Tailoring the gas sensing characteristics of ZnO and ZnS monolayers toward CO2, CO and N2 upon introducing defects and substitutional functionalization

This work aims to design two-dimensional (2D) catalysts based ZnO and ZnS for CO2 reduction reaction (CRR), nitrogen reduction reaction (NRR), CO2 and N2 captures and sensors. Cheap and abundant elements which are Mg, Cl, and N are doped into Zn, S, and O sites to tune the electronic properties of the ZnO and ZnS monolayers. Also, influences of O, S and Zn vacancies on the electronic properties and gas adsorption are examined as well.
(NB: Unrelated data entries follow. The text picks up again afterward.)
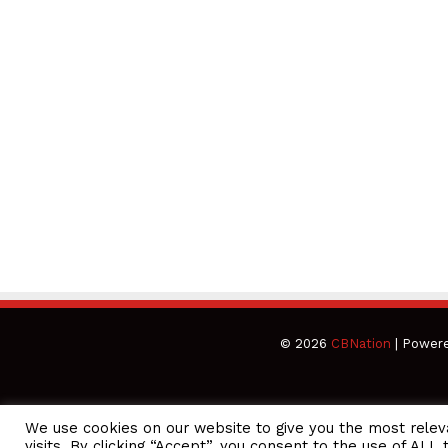
© 2026
CBNation
| Power
We use cookies on our website to give you the most rele
CEO Podcasts Hosted by Gresham Harkless
visits. By clicking “Accept”, you consent to the use of ALL 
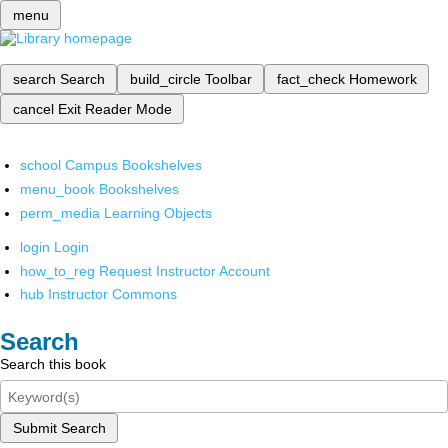
menu
search
Search
build_circle
Toolbar
fact_check
Homework
cancel
Exit Reader Mode
school
Campus Bookshelves
menu_book
Bookshelves
perm_media
Learning Objects
login
Login
how_to_reg
Request Instructor Account
hub
Instructor Commons
Search
Search this book
Submit Search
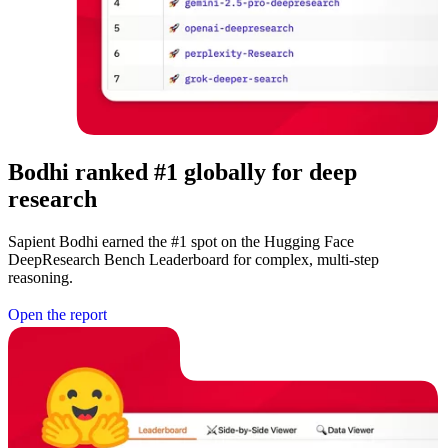
Bodhi ranked #1 globally for deep
research
Sapient Bodhi earned the #1 spot on the Hugging Face
DeepResearch Bench Leaderboard for complex, multi-step
reasoning.
O
p
e
n
t
h
e
r
e
p
o
r
t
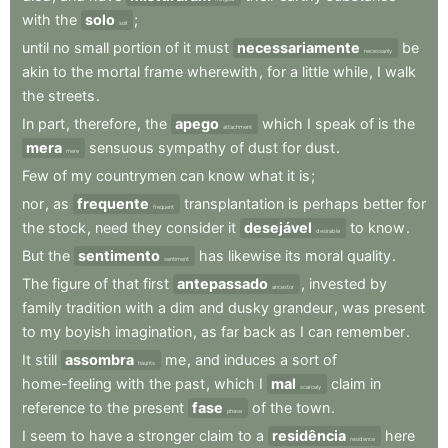
with
the
solo
;
soil
until
no
small
portion
of
it
must
necessariamente
be
necessarily
akin
to
the
mortal
frame
wherewith
,
for
a
little
while
,
I
walk
the
streets
.
In
part
,
therefore
,
the
apego
which
I
speak
of
is
the
attachment
mera
sensuous
sympathy
of
dust
for
dust
.
mere
Few
of
my
countrymen
can
know
what
it
is
;
nor
,
as
frequente
transplantation
is
perhaps
better
for
frequent
the
stock
,
need
they
consider
it
desejável
to
know
.
desirable
But
the
sentimento
has
likewise
its
moral
quality
.
sentiment
The
figure
of
that
first
antepassado
,
invested
by
ancestor
family
tradition
with
a
dim
and
dusky
grandeur
,
was
present
to
my
boyish
imagination
,
as
far
back
as
I
can
remember
.
It
still
assombra
me
,
and
induces
a
sort
of
haunts
home-feeling
with
the
past
,
which
I
mal
claim
in
scarcely
reference
to
the
present
fase
of
the
town
.
phase
I
seem
to
have
a
stronger
claim
to
a
residência
here
residence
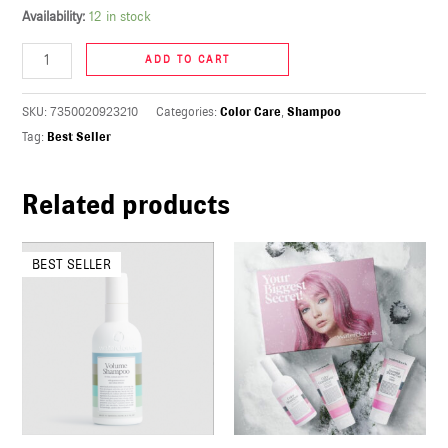
Availability:
12 in stock
U
ADD TO CART
LE
U
SKU:
7350020923210
Categories:
Color Care
,
Shampoo
Tag:
Best Seller
LE
U
Related products
LE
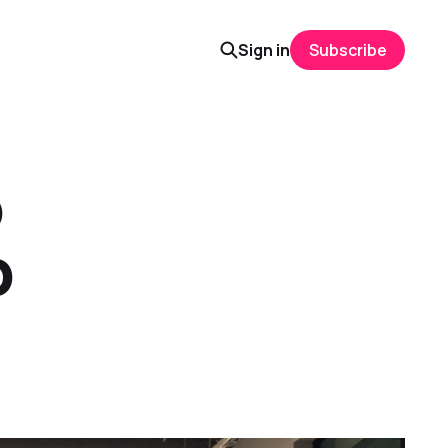
Sign in
Subscribe
o
p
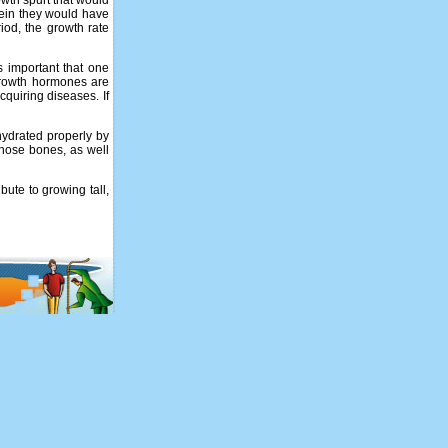
owth spurt that would
rein they would have
riod, the growth rate
s important that one
 growth hormones are
quiring diseases. If
 hydrated properly by
those bones, as well
bute to growing tall,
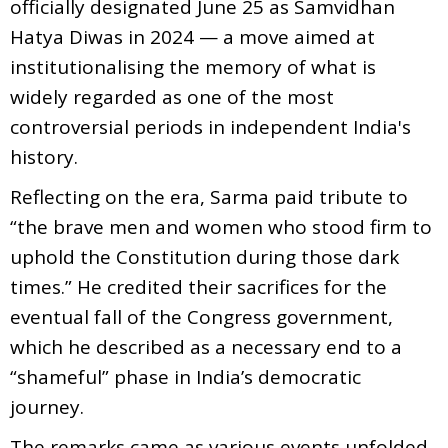
officially designated June 25 as Samvidhan
Hatya Diwas in 2024 — a move aimed at
institutionalising the memory of what is
widely regarded as one of the most
controversial periods in independent India's
history.
Reflecting on the era, Sarma paid tribute to
“the brave men and women who stood firm to
uphold the Constitution during those dark
times.” He credited their sacrifices for the
eventual fall of the Congress government,
which he described as a necessary end to a
“shameful” phase in India’s democratic
journey.
The remarks came as various events unfolded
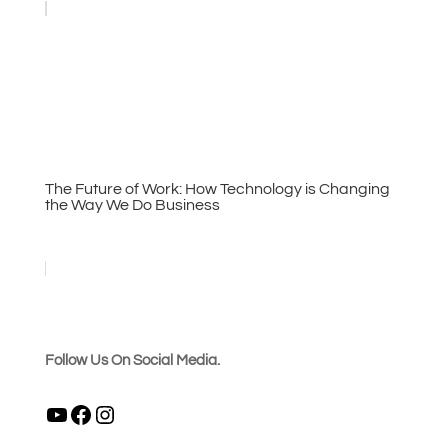
The Future of Work: How Technology is Changing
the Way We Do Business
Follow Us On Social Media.
YouTube
Facebook
Instagram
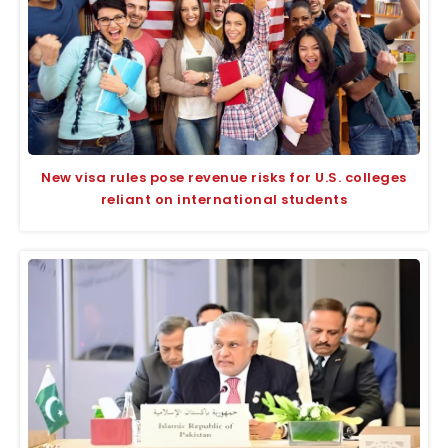
New visa rules pose revenue risks for U.S. colleges
reliant on international students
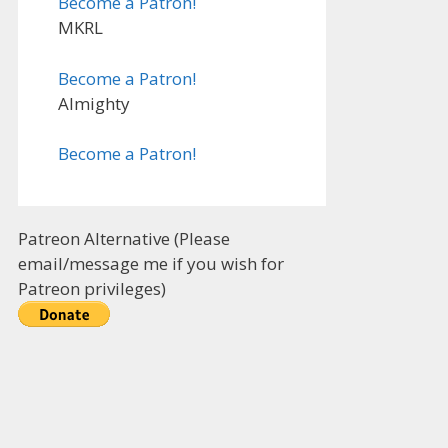
Become a Patron!
MKRL
Become a Patron!
Almighty
Become a Patron!
Patreon Alternative (Please
email/message me if you wish for
Patreon privileges)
Adsorption energy, interaction energy, distortion energy, density of states, Bader charge, shift of Fermi level, and work function of the modified surfaces are studied via density functional theory (DFT) performed on VASP. From the results, Mg, Cl, and N doping as well as vacant sites can extremely change electronic properties, i.e., semiconductive to metallic behavior, the shift of Fermi level and the variation of work function. Some modified ZnS and ZnO monolayers can be good candidates CRR and NRR catalysts since neither too strong nor too light binding of CO2, CO and N2. The best catalysts for this study is (Mg, VZn)-ZnO and Cl-ZnS because both can be sensors and electrochemical catalysts due to the proper binding strength for CO2, CO and N2 adsorption. The change in the electronic properties leading to the change in gas adsorption shows that the ZnO and ZnS modification by cheap-element doping and vacancy-site creation are potential ways to improve their properties, extend their applications and lead to the invention promising catalysts for electrochemical reactions, gas sensors and gas storages.